# Indie Game Challenge



## binsky3333 (Aug 2, 2009)

Take a look. Looks pretty awesome $100,000 grand prize and a publishing deal.

Anyone interested? I'd be more than happy to get together a team.

Gonna need coder(me), modelers, game design, level design, artists and tester(TPU of course!!).

Whoops sorry about tht lol.

http://www.indiegamechallenge.com/


----------



## sneekypeet (Aug 2, 2009)

no linky to look at.


----------



## Kreij (Aug 3, 2009)

I posted this a week ago.

It would be fun, but I am a coder and have very little experience in asset production (modelling, textures, levels, etc.).


----------



## 3870x2 (Aug 3, 2009)

Kreij said:


> I posted this a week ago.
> 
> It would be fun, but I am a coder and have very little experience in asset production (modelling, textures, levels, etc.).

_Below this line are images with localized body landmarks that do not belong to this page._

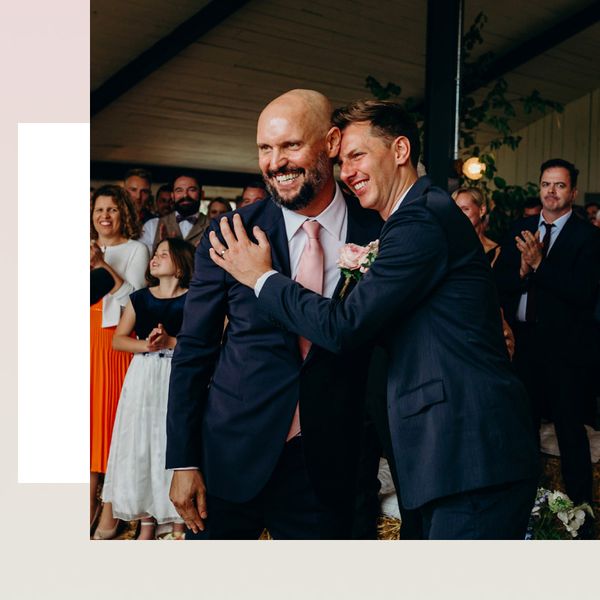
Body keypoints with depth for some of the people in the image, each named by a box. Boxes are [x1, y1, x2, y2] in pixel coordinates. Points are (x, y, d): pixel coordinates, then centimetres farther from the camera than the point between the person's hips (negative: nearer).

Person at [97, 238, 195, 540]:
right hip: (143, 378, 4)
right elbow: (117, 339, 8)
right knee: (141, 444, 3)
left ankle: (178, 521, 9)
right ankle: (147, 521, 14)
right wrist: (147, 345, -10)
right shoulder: (139, 298, 11)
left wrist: (170, 342, -17)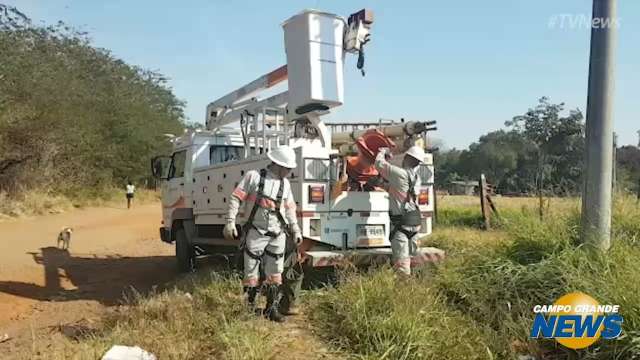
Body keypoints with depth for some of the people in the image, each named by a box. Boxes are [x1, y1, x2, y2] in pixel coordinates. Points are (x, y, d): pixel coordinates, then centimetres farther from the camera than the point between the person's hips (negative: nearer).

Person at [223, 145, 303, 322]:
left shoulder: (285, 183, 9)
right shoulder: (253, 176, -6)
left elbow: (289, 208, 17)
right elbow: (235, 198, -8)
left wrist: (296, 230, 12)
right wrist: (230, 222, -15)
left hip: (277, 236, 5)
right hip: (255, 233, -4)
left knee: (275, 275, 8)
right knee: (251, 273, 3)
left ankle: (272, 309, 19)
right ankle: (248, 308, 15)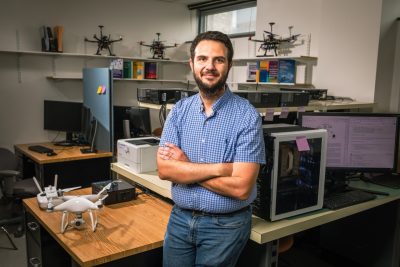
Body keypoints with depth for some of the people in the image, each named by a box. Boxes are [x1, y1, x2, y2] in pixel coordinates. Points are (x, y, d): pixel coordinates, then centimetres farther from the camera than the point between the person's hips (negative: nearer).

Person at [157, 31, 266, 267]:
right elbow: (164, 169, -11)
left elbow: (240, 187, -21)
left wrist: (185, 166, -14)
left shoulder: (247, 116, -15)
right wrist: (219, 168, -21)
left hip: (225, 225, -3)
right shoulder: (179, 110, -1)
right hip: (180, 218, 4)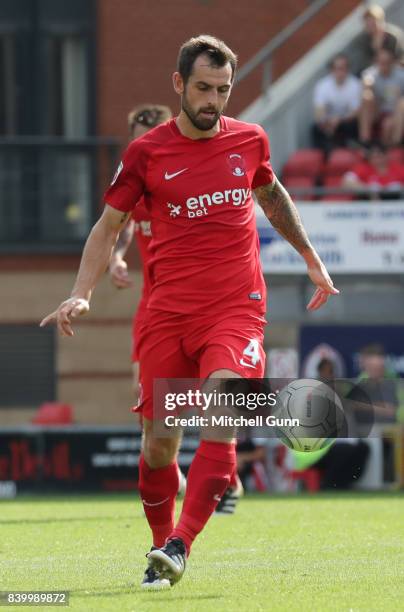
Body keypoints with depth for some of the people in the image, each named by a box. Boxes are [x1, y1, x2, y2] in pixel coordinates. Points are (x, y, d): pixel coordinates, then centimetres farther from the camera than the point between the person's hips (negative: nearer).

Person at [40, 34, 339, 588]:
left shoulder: (249, 141, 7)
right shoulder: (146, 153, 0)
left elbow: (271, 195, 28)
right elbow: (109, 226, 7)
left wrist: (311, 258, 33)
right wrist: (81, 294, -7)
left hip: (237, 308, 0)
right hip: (168, 311, 0)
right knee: (159, 442, 0)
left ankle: (178, 545, -26)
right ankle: (160, 545, 22)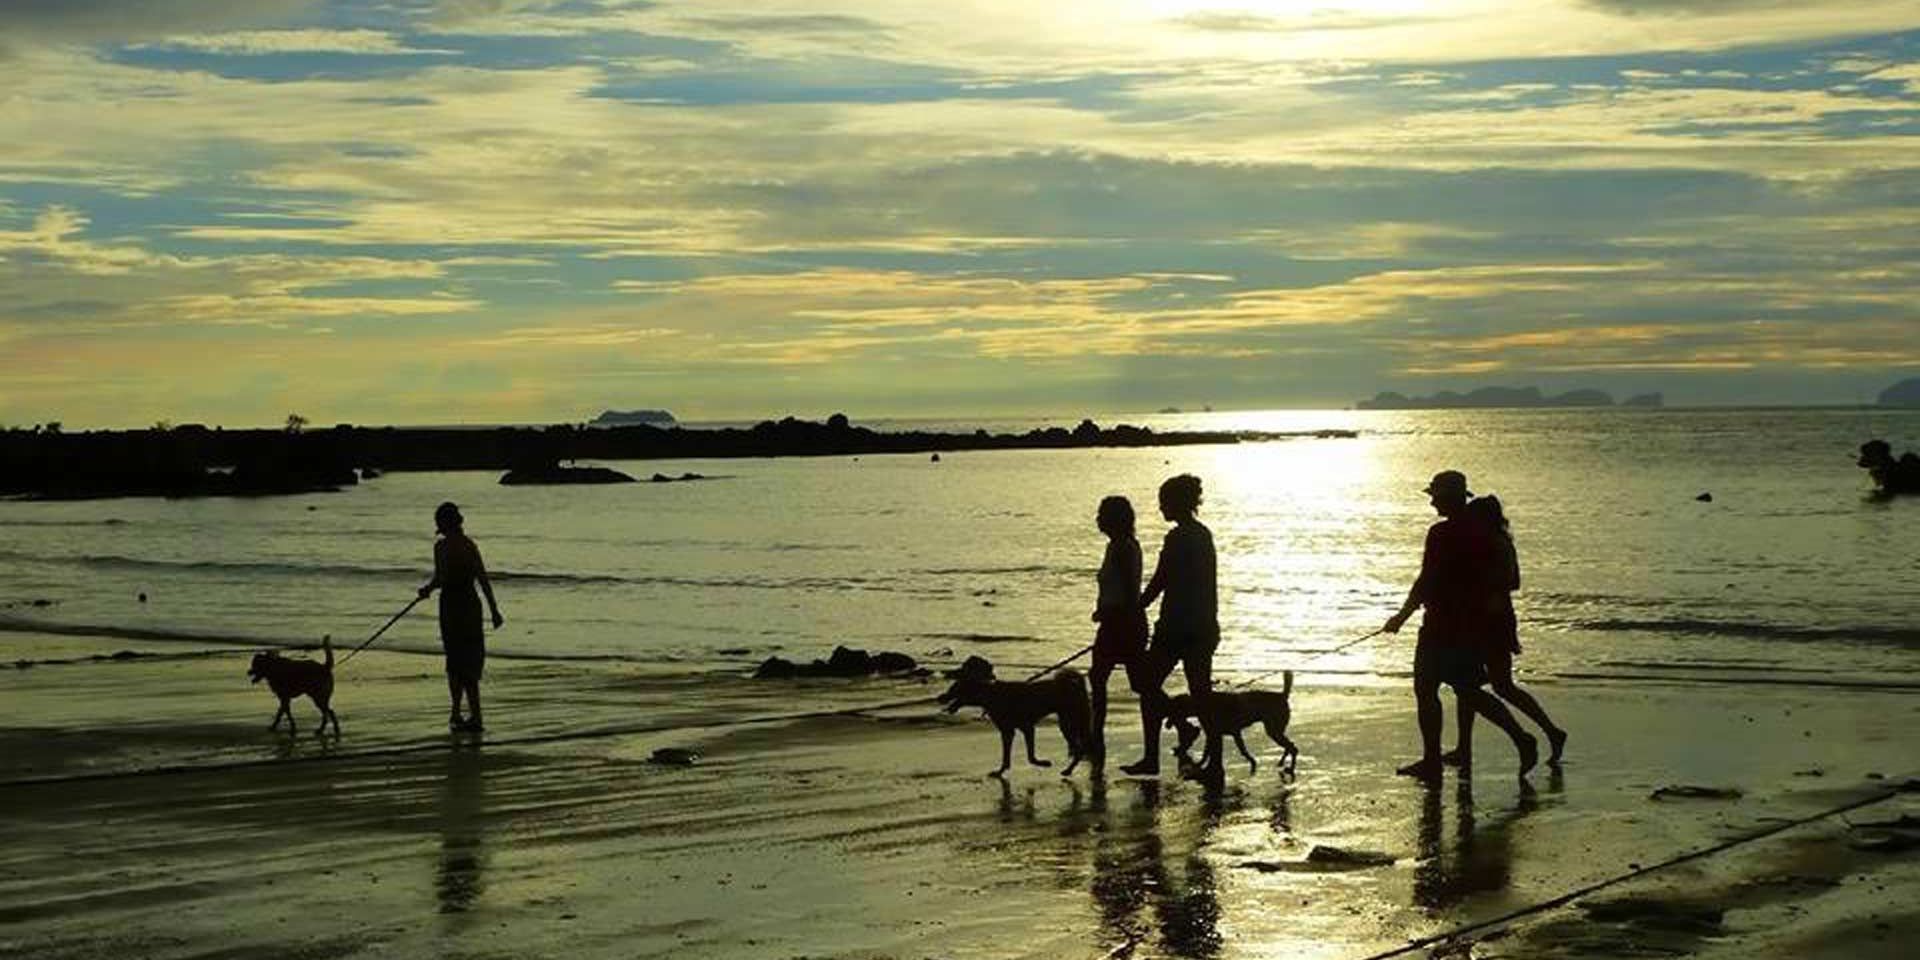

Kreij, you are very professional, you would be a great asset to the team.  I would love to be a part of any game design, but my coding skills are minimal.  I do great photoshop work and do have webmaster experience.  I am also an idea man/think tank in terms of originality.  OpenGL is very portable, and from what I hear, fairly easy to program.  Most indie games are puzzle or puzzle type action games.  What type of game are we going to make?


----------



## binsky3333 (Aug 4, 2009)

Lol right after i posted it i noticed that you posted it haha! I think i am going to enter my game survival defense. I am really gonna have to get a move on.


----------